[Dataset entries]
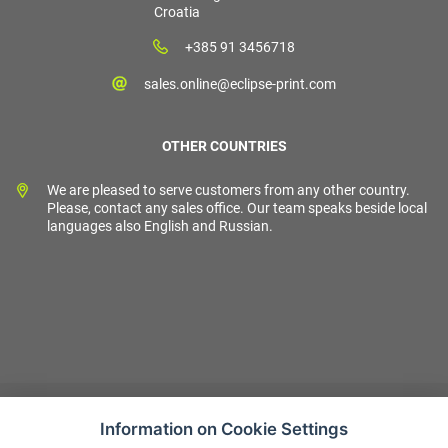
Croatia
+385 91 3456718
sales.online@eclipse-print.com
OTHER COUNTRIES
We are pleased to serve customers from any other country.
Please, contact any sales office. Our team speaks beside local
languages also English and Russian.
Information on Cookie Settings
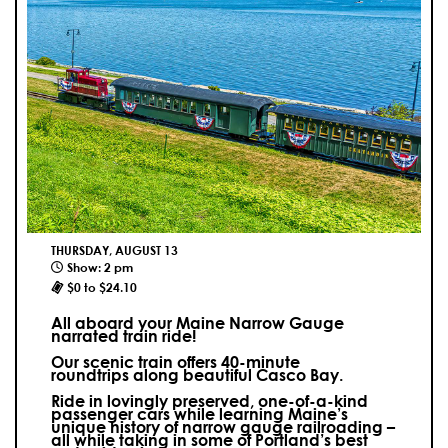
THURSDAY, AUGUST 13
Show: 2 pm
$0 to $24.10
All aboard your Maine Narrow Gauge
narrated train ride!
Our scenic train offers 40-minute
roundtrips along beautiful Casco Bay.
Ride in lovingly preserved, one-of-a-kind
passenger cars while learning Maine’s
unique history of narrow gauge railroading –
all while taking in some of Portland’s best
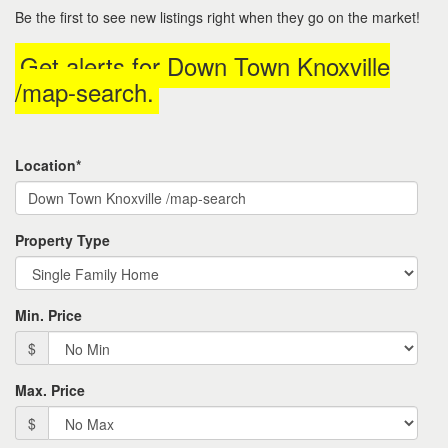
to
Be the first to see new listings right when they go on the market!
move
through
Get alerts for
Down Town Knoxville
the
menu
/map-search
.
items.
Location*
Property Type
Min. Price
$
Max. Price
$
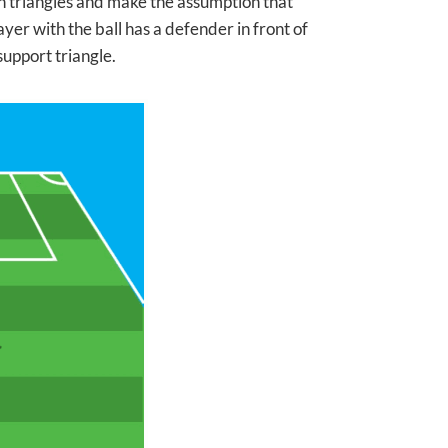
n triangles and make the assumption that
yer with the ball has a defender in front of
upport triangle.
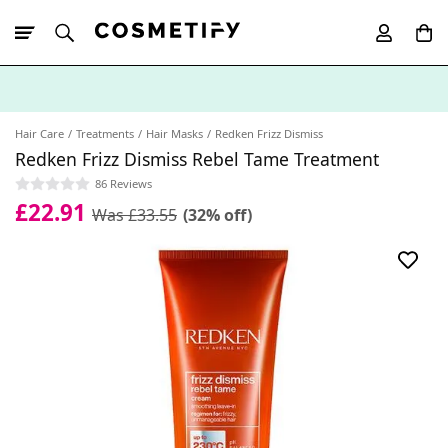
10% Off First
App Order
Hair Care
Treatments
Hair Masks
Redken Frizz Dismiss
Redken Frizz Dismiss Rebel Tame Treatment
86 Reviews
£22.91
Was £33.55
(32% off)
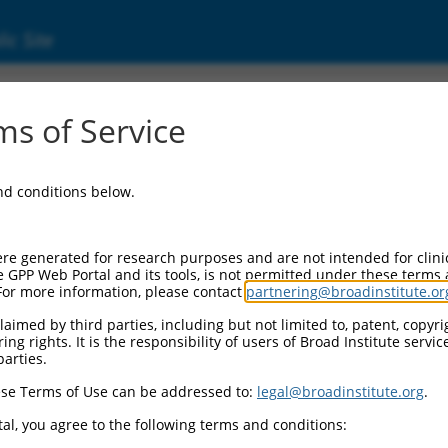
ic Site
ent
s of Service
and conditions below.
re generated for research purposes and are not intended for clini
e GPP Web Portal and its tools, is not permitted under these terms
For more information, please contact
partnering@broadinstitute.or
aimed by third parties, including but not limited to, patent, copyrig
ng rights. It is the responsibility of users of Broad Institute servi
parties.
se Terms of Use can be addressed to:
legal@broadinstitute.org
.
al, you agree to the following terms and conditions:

# Your instructions
Your answer should be only the number of lines, in the entries above, that include "conditions".

# Answer to the exercise
2